I used to try to keep track with paper notes in a binder or a zip lock bag with notes on each nuc but it was very time consuming and frustrating...where's my pencil?
All that is required is two push pins...one on the date in which the queen begins laying and one on the current status of the nuc. Resetting the calender for the next cycle takes only a few seconds.
Having a pin on the "lay date" also allows you to have a good understanding of how long she's been laying. I absolutely love it when she's only been there a week and has nearly every cell filled!
Hope this helps.


Jim



[This message has been edited by James Burke (edited July 15, 2004).]


----------



## Michael Bush (Aug 2, 2002)

I did find it by searching on the product name, but I wouldn't have known that if you hadn't told me. Sounds like just what I wanted. I sent you the SASE today.


----------



## Roundman (Feb 29, 2004)

M.B DO YOU HAVE EXCEL PROGRAM. I HAVE A CHART ALL YOU HAVE TO DO IS ENTER THE THE DATE YOU GRAFT AND IT ENTERS THE INFO IN OTHER CELLS AS THE HATCH DAY,MATING DAY LAYING DAY PULL DAY,1 DAY QUEENLESS AND TO PUT IN ANOTHER CELL ECT.IT WILL ENTER THE DATE AND DAY OF THE WEEK MON ,TUE AND SO ON.


----------



## Roundman (Feb 29, 2004)

M.B.
I USE THE SINGLE BABY NUC BOX I DO MINE IN GROUPS IF MY CELL BAR HAS 20 CELLS I GET 15 FINISH CELLS MAKE YOUR GROUPS OF 15. OR WHAT EVER YOU CASE MAYBE.ABOUT 2 DAYS AFTER I PUT MY CELL IN THE NUC I CHECK EACH ONE OF THEM IT USALLY HATCHES WITH IN 24 HOURS.IF THE CELL WAS UNCAPPED IN THE HATCHING MANNER AND I LIKE TO VISUALLY SEE THE V-Q IF IT IS OK. I DO NOTHING IF CELL NOT HATCHED I UNCAP IT TO SEE FOR SURE, SOME TIMES THE CAPPING SPRINGS SHUT AND THE BEES WILL RESEAL IT AND THERE IS NOTHING IN IT AT ALL OR THE QUEEN HAS DIED FOR SOME REASON OR THEY TORE INTO IT FROM THE SIDE KILLING THE Q ....I WILL PULL OUT THE CELL CUP WITH SOME OF THE WAX ON IT AND STICK IT ON THE LANDING BOARD TO ONE SIDE THE WAX WILL HOLD IT IN PLACE THEN I KNOW THIS NEEDS ANOTHER Q CELL.THEN IN ABOUT 12 DAYS AFTER YOU PUT IN THE RIPE Q CELLS GO BACK TO CHECK FOR A LAYING Q IF LAYING I TAKE THE CELL CUP OUT OF THE NUC WITH SOME WAX ON IT AN STICK IT ON THE TOP IN THE CENTER OF THE LID. NOW I KNOW THIS ONE IS LAYING.WHEN I PULL THE QUEEN OUT STICK THE CELL AT THE CORNER OF THE LID TO SHOW THIS ONE IS QUEENLESS IF ONE IS NEEDING FEED I JUST TURN THE LID UPSIDE DOWN OR LAY A SMALL ROCK ON IT.


----------



## Guest (Jul 22, 2004)

Just a thought... I saw something in "How To Keep Bees and Sell Honey" by Walter Kelly. I think the book I have is a 1991 edition. There is a system in there that goes on the nuc box. A dail system (with hands like a clock) that shows at a glance the status of the nuc. One hand shows the status ( eg. queenless, laying, cell, empty, etc) and the other hand for the day of the month (numbered around the dial in odd numbers - for space saving). So if you put a queen cell into a hive on the 15th of the month you would put one hand on the 15th and the other hand on "cell". Then you at a glance know roughly when you need to recheck that nuc for a laying queen. You know where they stand without trying to remember and don't have to open a hive to figure it out.

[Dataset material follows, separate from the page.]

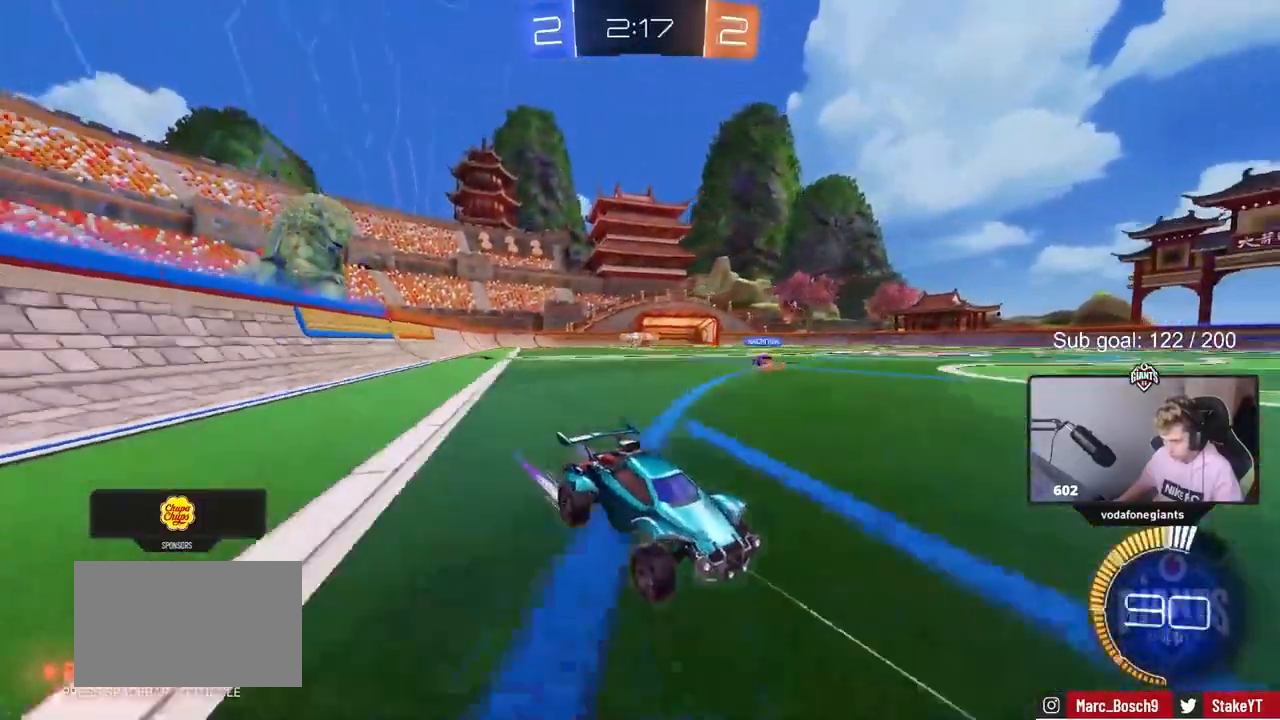
{"keys": ["a", "w"], "mouse": [], "events": [[50, "shift", "down"], [200, "shift", "up"], [283, "a", "up"], [467, "a", "down"]]}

Sure sounds like a simple system that doesn't require pen and paper or computer or a nuc number or anything. The dail is just made out of laminated cardboard or something similar. You fix it to a nuc and it always stays with that nuc. The only reason I can think of that you would need a number on the nuc is if you were raising different types of queens and needed to differentiate.

I may try it on a very small scale basis. (2 or 3 nucs)

Dan


----------



## Michael Bush (Aug 2, 2002)

So do you MAKE this dial system or is there somwhere you can buy one? I'm going to try the "ready date" system and see how it goes. I assume I could also encode some info in what color tacks I use.


----------



## Guest (Jul 22, 2004)

Honestly, I don't know if anyone sells it. I just read about it last night and thought it was worth mentioning. It seems easy enough to make. But if you want a ready made system then maybe another option is better. 

I was just going with the simple method. I think the most complicated thing about it would be to MAKE it. (If you can't buy it)!
One could easily customize the dail to fit their needs.


Let us know how the "ready date" system works!

Dan

[This message has been edited by dtwilliamson (edited July 22, 2004).]

[This message has been edited by dtwilliamson (edited July 22, 2004).]


----------



## Michael Bush (Aug 2, 2002)

I thought of a dial with about three hands of different legths and various circles of letters or numbers to represent dates and mutually exclusive statuses, but I didn't want to make it. Maybe it would be worth it, but if the "ready date" system works well enough I probably won't.

I think you could have one hand for the day of the month (you can assume the month probably), one hand for the queen status (cell, virgin, laying, none, questionable, queenless) and one hand for the hive status (needs feeding, needs more room, needs more bees or brood, or maybe just needs something rearranged, or needs nothing).

But then I also have the ones with the Jenter box in them, the ones with queen larave (cell starters), the ones with capped queen cells (cell finishers) etc. But they tend to be an exception and could just have a particular colored brick or something to designate them. It's really the mating nucs causing me most of my problems and the next issue is the hives.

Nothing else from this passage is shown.